■ **YOUR OBJECTIVE**: Each line below needs to be returned exactly. Skip any picture.

■ **EXCERPTED DATA**:

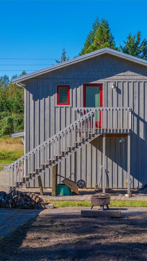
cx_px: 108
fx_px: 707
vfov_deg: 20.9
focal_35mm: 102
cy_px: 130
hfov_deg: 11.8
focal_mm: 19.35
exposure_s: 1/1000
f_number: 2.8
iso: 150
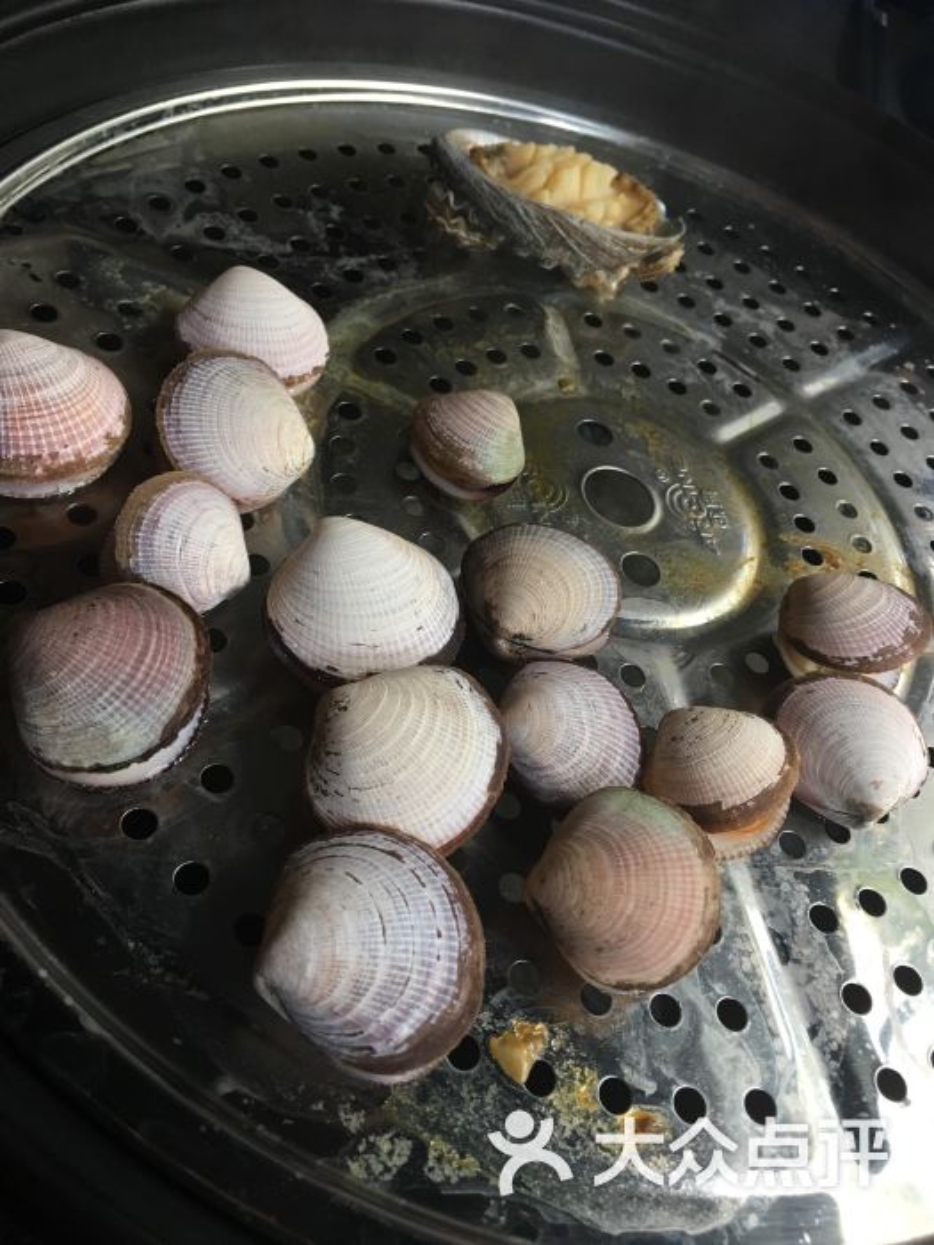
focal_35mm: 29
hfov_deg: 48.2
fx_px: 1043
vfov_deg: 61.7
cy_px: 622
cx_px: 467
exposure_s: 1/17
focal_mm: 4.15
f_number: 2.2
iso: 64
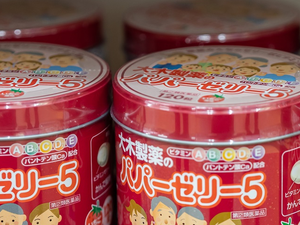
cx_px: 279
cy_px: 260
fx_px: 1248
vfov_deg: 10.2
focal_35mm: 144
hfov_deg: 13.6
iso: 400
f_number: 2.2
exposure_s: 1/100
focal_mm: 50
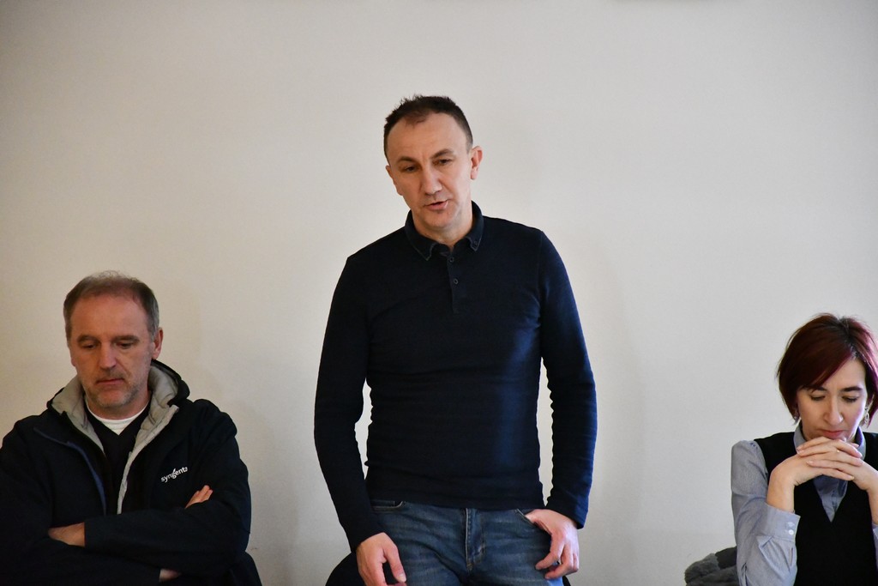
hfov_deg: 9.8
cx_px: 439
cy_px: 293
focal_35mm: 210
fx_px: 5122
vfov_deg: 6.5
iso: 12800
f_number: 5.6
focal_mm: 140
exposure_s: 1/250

■ **WRITTEN ANSWER**:
cx_px: 108
fx_px: 707
vfov_deg: 20.9
focal_35mm: 102
cy_px: 130
hfov_deg: 11.8
focal_mm: 19.35
exposure_s: 1/1000
f_number: 2.8
iso: 150
focal_35mm: 29
hfov_deg: 48.2
fx_px: 1043
vfov_deg: 61.7
cy_px: 622
cx_px: 467
exposure_s: 1/17
focal_mm: 4.15
f_number: 2.2
iso: 64
cx_px: 279
cy_px: 260
fx_px: 1248
vfov_deg: 10.2
focal_35mm: 144
hfov_deg: 13.6
iso: 400
f_number: 2.2
exposure_s: 1/100
focal_mm: 50
hfov_deg: 9.8
cx_px: 439
cy_px: 293
focal_35mm: 210
fx_px: 5122
vfov_deg: 6.5
iso: 12800
f_number: 5.6
focal_mm: 140
exposure_s: 1/250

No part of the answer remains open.